Jeferson Pereira também cobrou agilidade da Prefeitura de Dourados na aquisição de equipamentos de proteção individual, para os profissionais de saúde que atuam na linha de frente contra a pandemia, e na ampliação de leitos clínicos e de tratamento intensivo, para atender pacientes suspeitos ou confirmados com o vírus. “Não pode aliar a burocracia ao marasmo e à ineficiência”, criticou em referência à inércia da gestão local, mesmo diante da simplificação de regras para a compra de insumos hospitalares.

Segundo o procurador, equipes formadas por profissionais da saúde já planejaram as ações necessárias, mas muito pouco progrediu. “O município decretou emergência no dia 20 de março. Já se passaram dois meses e o mínimo do necessário tinha que estar lá na ponta. O Ministério Público fez TAC [termo de ajustamento de conduta], o Judiciário deu prazo, mas não foi cumprido até hoje. Há procedimentos [licitatórios] de março e abril que ainda não foram finalizados. É triste ter dinheiro para comprar, mas não ver a operacionalização. Não podemos contar com a sorte”, sublinhou, lembrando recente inspeção no almoxarifado da Secretaria de Saúde, onde constatou carência de insumos, e que até o dia 21 de maio o município só havia contratualizado 17 leitos de Unidade de Terapia Intensiva.

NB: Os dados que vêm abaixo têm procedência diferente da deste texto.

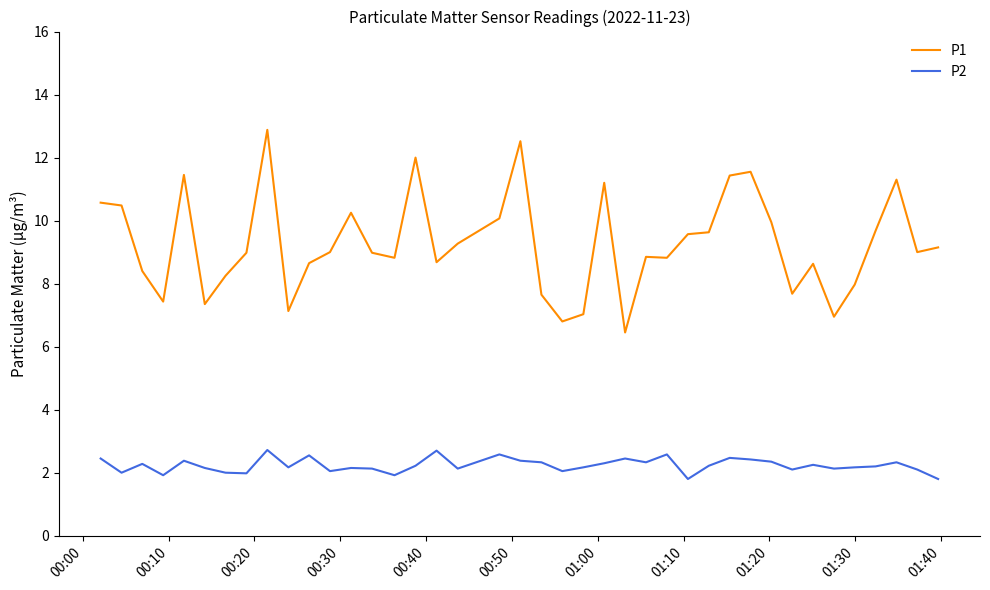

List the series in order of their peak value, lowest first.

P2, P1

Outro ponto que, segundo o representante do MPT debilita a situação de Dourados e concorre para o aumento no número de casos confirmados de Covid-19, é a baixa adesão das pessoas às medidas preventivas de distanciamento social. “Nossos índices estão abaixo de 40%, enquanto o aceitável é no mínimo 50%. A circulação deve ser restrita àqueles que realmente necessitam sair de suas residências”, ponderou.

De acordo com o último boletim epidemiológico divulgado pela Secretaria de Estado de Saúde, são 260 casos positivos da doença em Dourados, o segundo município com maior número de confirmações da doença em Mato Grosso do Sul, atrás apenas da capital Campo Grande, com 283 contaminados pelo novo coronavírus. Devido ao avanço da Covid-19 na macrorregião de Dourados, composta por 33 municípios, o Governo estadual fixou a meta de realização de 5 mil testes em pessoas que tiveram contato com infectados. Grande parte desses exames deve ser feita em funcionários de frigoríficos.

Desde abril, o MPT-MS vem notificando indústrias frigoríficas para que sigam recomendação específica sobre práticas sanitárias capazes de obstar o contágio e a disseminação da Covid-19, tanto em relação aos empregados diretamente contratados quanto aos demais prestadores de serviços internos e externos. Mais de 40 empresas receberam o documento, entre matrizes e filiais.